### What needs to be done
Retype every line of the data, keeping each word exactly.

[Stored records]
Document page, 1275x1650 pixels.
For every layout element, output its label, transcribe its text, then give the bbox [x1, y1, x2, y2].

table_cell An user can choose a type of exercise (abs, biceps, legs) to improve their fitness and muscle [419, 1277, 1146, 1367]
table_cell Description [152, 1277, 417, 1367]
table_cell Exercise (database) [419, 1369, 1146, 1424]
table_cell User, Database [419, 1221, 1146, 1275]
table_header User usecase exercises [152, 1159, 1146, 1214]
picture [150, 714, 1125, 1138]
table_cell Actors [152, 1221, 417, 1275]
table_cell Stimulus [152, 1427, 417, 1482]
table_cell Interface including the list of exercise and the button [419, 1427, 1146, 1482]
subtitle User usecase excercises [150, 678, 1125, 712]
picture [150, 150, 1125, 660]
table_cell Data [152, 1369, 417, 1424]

### Completed task
Document page, 1275x1650 pixels.
For every layout element, output its label, transcribe its text, then give the bbox [x1, y1, x2, y2].

table_cell An user can choose a type of exercise (abs, biceps, legs) to improve their fitness and muscle [419, 1277, 1146, 1367]
table_cell Description [152, 1277, 417, 1367]
table_cell Exercise (database) [419, 1369, 1146, 1424]
table_cell User, Database [419, 1221, 1146, 1275]
table_header User usecase exercises [152, 1159, 1146, 1214]
picture [150, 714, 1125, 1138]
table_cell Actors [152, 1221, 417, 1275]
table_cell Stimulus [152, 1427, 417, 1482]
table_cell Interface including the list of exercise and the button [419, 1427, 1146, 1482]
subtitle User usecase excercises [150, 678, 1125, 712]
picture [150, 150, 1125, 660]
table_cell Data [152, 1369, 417, 1424]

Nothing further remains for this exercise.